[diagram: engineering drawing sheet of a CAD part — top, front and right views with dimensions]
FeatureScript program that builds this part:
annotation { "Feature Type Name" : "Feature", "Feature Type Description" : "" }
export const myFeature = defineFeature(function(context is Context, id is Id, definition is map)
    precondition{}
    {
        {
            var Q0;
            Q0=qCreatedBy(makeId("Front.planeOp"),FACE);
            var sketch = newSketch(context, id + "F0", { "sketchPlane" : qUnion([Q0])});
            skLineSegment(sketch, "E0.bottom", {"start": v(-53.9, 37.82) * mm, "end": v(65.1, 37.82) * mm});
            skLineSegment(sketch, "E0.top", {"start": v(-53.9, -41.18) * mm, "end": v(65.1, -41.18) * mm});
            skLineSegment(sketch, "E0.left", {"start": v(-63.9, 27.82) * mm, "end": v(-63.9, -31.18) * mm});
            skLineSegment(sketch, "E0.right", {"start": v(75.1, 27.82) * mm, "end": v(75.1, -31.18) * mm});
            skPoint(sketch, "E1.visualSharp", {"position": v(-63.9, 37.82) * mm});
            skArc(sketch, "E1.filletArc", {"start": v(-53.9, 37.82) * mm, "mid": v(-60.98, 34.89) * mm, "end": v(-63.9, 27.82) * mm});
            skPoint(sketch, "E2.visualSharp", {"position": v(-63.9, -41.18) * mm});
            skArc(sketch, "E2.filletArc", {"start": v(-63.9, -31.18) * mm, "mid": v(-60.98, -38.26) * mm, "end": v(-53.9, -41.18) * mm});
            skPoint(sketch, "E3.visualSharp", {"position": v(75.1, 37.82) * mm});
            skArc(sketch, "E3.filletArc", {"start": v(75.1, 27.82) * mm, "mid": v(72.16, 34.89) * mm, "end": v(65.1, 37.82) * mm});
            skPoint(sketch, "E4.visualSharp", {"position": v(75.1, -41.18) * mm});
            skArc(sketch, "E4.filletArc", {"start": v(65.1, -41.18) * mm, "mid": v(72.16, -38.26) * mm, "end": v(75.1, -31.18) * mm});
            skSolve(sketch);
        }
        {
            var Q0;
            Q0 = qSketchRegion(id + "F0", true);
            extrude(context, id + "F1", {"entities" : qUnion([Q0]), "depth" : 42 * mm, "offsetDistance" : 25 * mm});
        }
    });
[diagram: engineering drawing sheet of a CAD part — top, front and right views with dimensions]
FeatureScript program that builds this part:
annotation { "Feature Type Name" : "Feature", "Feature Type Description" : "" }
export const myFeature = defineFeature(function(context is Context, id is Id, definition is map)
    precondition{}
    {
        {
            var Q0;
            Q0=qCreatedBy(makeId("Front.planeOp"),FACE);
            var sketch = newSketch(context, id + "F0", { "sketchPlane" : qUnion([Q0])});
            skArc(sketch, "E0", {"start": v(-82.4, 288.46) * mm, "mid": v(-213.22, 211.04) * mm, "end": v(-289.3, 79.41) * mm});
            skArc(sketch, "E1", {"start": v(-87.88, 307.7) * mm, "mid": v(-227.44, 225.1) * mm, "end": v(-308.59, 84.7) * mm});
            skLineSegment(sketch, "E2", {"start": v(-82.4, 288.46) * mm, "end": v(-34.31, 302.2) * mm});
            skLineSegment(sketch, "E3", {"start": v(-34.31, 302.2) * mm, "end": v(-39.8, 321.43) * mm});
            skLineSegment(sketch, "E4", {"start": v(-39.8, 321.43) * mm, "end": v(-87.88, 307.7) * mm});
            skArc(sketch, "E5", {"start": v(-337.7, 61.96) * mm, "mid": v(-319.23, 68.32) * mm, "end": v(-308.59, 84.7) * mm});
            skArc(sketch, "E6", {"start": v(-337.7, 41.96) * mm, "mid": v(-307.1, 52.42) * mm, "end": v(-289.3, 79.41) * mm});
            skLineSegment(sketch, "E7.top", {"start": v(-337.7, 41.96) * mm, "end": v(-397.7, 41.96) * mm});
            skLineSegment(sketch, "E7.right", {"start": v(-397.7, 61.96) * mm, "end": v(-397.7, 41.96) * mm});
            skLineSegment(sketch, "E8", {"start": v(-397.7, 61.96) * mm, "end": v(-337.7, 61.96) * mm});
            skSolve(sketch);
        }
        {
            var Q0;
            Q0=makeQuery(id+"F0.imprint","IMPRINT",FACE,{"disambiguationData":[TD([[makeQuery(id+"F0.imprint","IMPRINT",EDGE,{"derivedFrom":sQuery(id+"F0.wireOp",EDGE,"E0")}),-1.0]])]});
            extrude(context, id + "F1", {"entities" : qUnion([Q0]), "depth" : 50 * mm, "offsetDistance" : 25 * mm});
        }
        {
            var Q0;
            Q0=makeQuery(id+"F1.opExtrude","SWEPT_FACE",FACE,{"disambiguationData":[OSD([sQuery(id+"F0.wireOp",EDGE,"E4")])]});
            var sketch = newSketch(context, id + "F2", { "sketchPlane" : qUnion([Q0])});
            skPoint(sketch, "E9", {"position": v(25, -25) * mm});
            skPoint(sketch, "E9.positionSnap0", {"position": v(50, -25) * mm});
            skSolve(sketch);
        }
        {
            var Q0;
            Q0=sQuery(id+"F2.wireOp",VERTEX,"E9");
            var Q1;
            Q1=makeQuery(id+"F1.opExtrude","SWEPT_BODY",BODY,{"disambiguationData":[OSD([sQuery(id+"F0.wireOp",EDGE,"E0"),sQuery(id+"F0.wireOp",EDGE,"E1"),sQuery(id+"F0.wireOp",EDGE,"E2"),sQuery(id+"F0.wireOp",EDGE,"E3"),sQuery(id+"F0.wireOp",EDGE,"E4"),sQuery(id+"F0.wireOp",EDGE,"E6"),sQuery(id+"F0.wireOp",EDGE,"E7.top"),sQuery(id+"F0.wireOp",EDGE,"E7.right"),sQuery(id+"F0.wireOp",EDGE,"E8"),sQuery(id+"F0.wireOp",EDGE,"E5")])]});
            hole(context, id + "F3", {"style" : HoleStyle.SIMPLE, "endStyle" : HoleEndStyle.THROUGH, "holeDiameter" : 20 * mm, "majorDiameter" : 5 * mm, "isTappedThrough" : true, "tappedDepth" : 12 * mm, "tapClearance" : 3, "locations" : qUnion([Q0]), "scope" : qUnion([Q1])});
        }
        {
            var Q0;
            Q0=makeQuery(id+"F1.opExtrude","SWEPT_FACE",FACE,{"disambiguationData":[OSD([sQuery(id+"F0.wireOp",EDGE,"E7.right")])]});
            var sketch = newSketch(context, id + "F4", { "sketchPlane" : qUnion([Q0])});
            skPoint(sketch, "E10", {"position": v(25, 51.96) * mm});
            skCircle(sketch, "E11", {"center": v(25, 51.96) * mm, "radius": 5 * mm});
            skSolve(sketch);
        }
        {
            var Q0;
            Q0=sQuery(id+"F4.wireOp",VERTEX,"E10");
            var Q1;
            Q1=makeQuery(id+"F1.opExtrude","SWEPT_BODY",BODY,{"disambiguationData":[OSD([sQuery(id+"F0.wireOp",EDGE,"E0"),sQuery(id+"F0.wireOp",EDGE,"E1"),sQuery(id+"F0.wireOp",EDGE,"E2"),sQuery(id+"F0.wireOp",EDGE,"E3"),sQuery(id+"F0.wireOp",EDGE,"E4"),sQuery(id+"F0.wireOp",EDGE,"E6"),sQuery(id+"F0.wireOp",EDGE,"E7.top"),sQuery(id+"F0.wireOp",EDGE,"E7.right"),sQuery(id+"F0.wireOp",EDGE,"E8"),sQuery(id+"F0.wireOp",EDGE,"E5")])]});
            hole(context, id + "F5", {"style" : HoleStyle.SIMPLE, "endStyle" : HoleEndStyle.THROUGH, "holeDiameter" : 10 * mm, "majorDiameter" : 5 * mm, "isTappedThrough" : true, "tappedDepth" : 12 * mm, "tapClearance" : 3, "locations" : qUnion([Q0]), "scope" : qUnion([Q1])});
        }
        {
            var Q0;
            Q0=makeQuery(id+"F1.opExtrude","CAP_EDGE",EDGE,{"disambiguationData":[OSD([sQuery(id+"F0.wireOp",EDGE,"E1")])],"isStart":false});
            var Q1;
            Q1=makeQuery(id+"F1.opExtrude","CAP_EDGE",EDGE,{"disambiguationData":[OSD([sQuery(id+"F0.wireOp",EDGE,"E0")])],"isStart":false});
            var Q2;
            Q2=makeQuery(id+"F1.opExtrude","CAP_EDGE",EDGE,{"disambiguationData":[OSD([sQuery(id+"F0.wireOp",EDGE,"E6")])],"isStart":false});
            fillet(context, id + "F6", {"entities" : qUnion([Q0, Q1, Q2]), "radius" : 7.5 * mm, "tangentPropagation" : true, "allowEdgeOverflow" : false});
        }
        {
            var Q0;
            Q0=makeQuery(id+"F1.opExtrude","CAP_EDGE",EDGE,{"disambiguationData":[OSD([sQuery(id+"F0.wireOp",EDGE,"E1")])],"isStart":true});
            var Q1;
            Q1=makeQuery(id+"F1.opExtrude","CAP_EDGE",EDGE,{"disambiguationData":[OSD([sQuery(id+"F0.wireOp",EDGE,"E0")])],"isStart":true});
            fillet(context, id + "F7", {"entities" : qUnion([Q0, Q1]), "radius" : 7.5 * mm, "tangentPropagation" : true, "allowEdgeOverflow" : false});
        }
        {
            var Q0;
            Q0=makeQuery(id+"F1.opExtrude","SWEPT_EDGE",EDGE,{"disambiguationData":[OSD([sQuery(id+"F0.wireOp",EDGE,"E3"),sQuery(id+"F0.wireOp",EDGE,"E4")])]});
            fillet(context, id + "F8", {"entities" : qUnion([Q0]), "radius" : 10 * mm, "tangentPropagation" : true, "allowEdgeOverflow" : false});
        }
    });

Given instruction: Reproduce the lines from the start of the rows through the line containing "v(72.16, 34.89) *", inclusive.

Exercise result:
[diagram: engineering drawing sheet of a CAD part — top, front and right views with dimensions]
FeatureScript program that builds this part:
annotation { "Feature Type Name" : "Feature", "Feature Type Description" : "" }
export const myFeature = defineFeature(function(context is Context, id is Id, definition is map)
    precondition{}
    {
        {
            var Q0;
            Q0=qCreatedBy(makeId("Front.planeOp"),FACE);
            var sketch = newSketch(context, id + "F0", { "sketchPlane" : qUnion([Q0])});
            skLineSegment(sketch, "E0.bottom", {"start": v(-53.9, 37.82) * mm, "end": v(65.1, 37.82) * mm});
            skLineSegment(sketch, "E0.top", {"start": v(-53.9, -41.18) * mm, "end": v(65.1, -41.18) * mm});
            skLineSegment(sketch, "E0.left", {"start": v(-63.9, 27.82) * mm, "end": v(-63.9, -31.18) * mm});
            skLineSegment(sketch, "E0.right", {"start": v(75.1, 27.82) * mm, "end": v(75.1, -31.18) * mm});
            skPoint(sketch, "E1.visualSharp", {"position": v(-63.9, 37.82) * mm});
            skArc(sketch, "E1.filletArc", {"start": v(-53.9, 37.82) * mm, "mid": v(-60.98, 34.89) * mm, "end": v(-63.9, 27.82) * mm});
            skPoint(sketch, "E2.visualSharp", {"position": v(-63.9, -41.18) * mm});
            skArc(sketch, "E2.filletArc", {"start": v(-63.9, -31.18) * mm, "mid": v(-60.98, -38.26) * mm, "end": v(-53.9, -41.18) * mm});
            skPoint(sketch, "E3.visualSharp", {"position": v(75.1, 37.82) * mm});
            skArc(sketch, "E3.filletArc", {"start": v(75.1, 27.82) * mm, "mid": v(72.16, 34.89) * mm, "end": v(65.1, 37.82) * mm});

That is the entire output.